• Input records
___

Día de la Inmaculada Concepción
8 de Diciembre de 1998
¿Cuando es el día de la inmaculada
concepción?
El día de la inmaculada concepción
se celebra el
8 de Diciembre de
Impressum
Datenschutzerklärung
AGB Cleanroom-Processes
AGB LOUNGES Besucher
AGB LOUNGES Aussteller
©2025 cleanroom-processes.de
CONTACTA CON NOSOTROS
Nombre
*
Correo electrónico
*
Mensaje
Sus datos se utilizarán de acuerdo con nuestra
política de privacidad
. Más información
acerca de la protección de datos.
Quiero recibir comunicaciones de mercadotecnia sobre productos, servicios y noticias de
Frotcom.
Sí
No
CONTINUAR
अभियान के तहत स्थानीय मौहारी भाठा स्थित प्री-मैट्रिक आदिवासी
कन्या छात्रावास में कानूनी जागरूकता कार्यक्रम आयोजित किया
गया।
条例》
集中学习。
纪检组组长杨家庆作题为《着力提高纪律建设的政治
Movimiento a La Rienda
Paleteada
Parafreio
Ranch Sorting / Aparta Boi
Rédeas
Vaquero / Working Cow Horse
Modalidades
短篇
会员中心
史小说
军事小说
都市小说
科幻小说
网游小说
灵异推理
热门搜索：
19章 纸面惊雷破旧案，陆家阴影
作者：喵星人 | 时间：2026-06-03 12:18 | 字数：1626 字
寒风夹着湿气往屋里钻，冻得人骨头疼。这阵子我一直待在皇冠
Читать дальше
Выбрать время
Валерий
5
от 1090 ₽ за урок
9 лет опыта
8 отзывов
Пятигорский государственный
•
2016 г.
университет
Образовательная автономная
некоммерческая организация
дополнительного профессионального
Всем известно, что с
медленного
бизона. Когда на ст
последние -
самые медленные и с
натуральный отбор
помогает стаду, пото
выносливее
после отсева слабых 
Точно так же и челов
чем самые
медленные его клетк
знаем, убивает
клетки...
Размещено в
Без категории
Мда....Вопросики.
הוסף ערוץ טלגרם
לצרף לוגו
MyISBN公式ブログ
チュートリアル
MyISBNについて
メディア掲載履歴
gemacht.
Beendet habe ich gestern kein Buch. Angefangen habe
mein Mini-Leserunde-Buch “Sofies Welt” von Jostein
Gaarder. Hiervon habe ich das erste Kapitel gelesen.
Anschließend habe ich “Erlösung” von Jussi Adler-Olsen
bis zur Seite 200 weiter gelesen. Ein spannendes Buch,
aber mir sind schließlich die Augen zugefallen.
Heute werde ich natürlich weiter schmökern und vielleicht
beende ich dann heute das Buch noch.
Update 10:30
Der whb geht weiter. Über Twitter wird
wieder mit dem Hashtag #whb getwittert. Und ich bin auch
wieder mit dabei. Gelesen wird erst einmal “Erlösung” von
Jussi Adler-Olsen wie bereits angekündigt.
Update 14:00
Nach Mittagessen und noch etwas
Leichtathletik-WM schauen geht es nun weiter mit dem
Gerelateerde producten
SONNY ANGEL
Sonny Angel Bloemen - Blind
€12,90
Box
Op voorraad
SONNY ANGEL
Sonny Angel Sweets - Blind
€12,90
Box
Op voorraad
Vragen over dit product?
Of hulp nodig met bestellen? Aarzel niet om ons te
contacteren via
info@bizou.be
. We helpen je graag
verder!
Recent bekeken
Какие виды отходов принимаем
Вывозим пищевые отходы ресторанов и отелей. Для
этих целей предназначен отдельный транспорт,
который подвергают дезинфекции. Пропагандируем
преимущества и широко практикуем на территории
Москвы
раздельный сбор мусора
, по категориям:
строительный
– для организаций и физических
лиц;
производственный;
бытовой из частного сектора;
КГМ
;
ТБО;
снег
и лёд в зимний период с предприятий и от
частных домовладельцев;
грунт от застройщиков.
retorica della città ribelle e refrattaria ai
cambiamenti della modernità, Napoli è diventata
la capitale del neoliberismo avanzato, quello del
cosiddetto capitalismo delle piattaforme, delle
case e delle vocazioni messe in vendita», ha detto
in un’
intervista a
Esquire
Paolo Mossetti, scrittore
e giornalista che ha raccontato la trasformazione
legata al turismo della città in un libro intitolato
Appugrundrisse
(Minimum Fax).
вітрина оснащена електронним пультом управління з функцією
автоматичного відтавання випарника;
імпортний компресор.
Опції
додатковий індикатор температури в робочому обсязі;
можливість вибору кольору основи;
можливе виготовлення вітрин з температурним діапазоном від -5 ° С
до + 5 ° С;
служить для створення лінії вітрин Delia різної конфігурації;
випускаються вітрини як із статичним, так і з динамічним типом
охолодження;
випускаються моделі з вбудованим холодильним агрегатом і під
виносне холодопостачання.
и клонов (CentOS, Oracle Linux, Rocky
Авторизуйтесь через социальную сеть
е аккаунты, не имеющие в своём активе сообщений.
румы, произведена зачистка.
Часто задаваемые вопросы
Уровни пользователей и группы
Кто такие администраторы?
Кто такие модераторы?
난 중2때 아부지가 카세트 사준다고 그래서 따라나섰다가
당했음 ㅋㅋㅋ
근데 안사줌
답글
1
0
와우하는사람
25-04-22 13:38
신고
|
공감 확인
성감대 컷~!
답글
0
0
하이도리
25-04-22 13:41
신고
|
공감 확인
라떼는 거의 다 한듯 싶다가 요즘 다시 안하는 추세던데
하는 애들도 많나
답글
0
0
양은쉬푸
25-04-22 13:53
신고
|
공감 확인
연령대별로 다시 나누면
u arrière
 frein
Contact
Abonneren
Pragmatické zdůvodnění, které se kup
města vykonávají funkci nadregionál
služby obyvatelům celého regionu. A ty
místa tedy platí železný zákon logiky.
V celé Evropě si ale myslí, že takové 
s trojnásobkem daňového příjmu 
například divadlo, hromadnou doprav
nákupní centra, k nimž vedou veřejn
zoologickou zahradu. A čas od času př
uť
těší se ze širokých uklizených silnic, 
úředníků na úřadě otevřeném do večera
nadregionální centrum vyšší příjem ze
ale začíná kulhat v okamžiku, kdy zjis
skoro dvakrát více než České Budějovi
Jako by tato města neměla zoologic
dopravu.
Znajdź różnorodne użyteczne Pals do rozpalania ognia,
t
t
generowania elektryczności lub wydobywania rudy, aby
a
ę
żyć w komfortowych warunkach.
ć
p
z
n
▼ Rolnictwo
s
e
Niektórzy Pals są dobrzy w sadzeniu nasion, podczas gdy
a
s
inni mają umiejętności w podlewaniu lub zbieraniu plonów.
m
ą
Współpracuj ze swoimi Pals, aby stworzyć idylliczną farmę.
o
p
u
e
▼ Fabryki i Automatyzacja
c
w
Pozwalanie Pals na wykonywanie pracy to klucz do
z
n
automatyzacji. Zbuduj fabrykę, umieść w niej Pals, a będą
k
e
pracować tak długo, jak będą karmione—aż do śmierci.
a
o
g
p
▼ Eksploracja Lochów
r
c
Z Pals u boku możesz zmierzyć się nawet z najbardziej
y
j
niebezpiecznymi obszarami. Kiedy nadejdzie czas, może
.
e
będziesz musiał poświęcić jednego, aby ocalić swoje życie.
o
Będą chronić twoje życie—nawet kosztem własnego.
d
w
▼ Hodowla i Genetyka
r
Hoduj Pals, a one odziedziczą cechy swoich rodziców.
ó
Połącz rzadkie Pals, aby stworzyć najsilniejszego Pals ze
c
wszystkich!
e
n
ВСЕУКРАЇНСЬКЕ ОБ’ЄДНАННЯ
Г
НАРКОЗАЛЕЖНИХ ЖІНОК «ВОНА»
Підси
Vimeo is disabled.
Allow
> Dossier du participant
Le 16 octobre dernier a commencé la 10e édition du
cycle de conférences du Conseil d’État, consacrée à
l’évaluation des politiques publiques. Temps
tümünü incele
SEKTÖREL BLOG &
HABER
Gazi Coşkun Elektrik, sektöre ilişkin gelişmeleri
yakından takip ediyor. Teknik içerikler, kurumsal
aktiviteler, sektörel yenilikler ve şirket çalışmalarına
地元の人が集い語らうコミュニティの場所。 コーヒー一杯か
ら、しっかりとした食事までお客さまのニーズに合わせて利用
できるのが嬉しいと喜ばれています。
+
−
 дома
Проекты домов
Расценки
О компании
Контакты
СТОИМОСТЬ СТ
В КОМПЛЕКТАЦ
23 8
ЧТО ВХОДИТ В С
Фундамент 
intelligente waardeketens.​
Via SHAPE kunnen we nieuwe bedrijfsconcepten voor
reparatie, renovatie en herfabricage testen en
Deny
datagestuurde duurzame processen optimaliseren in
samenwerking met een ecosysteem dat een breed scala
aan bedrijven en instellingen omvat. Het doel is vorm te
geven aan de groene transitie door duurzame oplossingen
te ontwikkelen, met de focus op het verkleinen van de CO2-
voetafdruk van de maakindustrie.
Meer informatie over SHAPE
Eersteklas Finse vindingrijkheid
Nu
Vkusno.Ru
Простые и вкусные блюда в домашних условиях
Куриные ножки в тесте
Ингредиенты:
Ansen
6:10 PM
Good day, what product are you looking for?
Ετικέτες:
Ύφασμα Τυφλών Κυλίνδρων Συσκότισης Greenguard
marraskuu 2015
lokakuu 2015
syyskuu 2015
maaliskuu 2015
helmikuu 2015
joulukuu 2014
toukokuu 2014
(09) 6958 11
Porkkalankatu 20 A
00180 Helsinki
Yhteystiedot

___

Can you recast the data from its first line through the line with "Modalidades" as a Markdown table with a Row column for the number and a Line column for the text, leaving out any blank lines?

• Answer box
| Row | Line |
|---|---|
| 1 | Día de la Inmaculada Concepción |
| 2 | 8 de Diciembre de 1998 |
| 3 | ¿Cuando es el día de la inmaculada |
| 4 | concepción? |
| 5 | El día de la inmaculada concepción |
| 6 | se celebra el |
| 7 | 8 de Diciembre de |
| 8 | Impressum |
| 9 | Datenschutzerklärung |
| 10 | AGB Cleanroom-Processes |
| 11 | AGB LOUNGES Besucher |
| 12 | AGB LOUNGES Aussteller |
| 13 | ©2025 cleanroom-processes.de |
| 14 | CONTACTA CON NOSOTROS |
| 15 | Nombre |
| 16 | * |
| 17 | Correo electrónico |
| 18 | * |
| 19 | Mensaje |
| 20 | Sus datos se utilizarán de acuerdo con nuestra |
| 21 | política de privacidad |
| 22 | . Más información |
| 23 | acerca de la protección de datos. |
| 24 | Quiero recibir comunicaciones de mercadotecnia sobre productos, servicios y noticias de |
| 25 | Frotcom. |
| 26 | Sí |
| 27 | No |
| 28 | CONTINUAR |
| 29 | अभियान के तहत स्थानीय मौहारी भाठा स्थित प्री-मैट्रिक आदिवासी |
| 30 | कन्या छात्रावास में कानूनी जागरूकता कार्यक्रम आयोजित किया |
| 31 | गया। |
| 32 | 条例》 |
| 33 | 集中学习。 |
| 34 | 纪检组组长杨家庆作题为《着力提高纪律建设的政治 |
| 35 | Movimiento a La Rienda |
| 36 | Paleteada |
| 37 | Parafreio |
| 38 | Ranch Sorting / Aparta Boi |
| 39 | Rédeas |
| 40 | Vaquero / Working Cow Horse |
| 41 | Modalidades |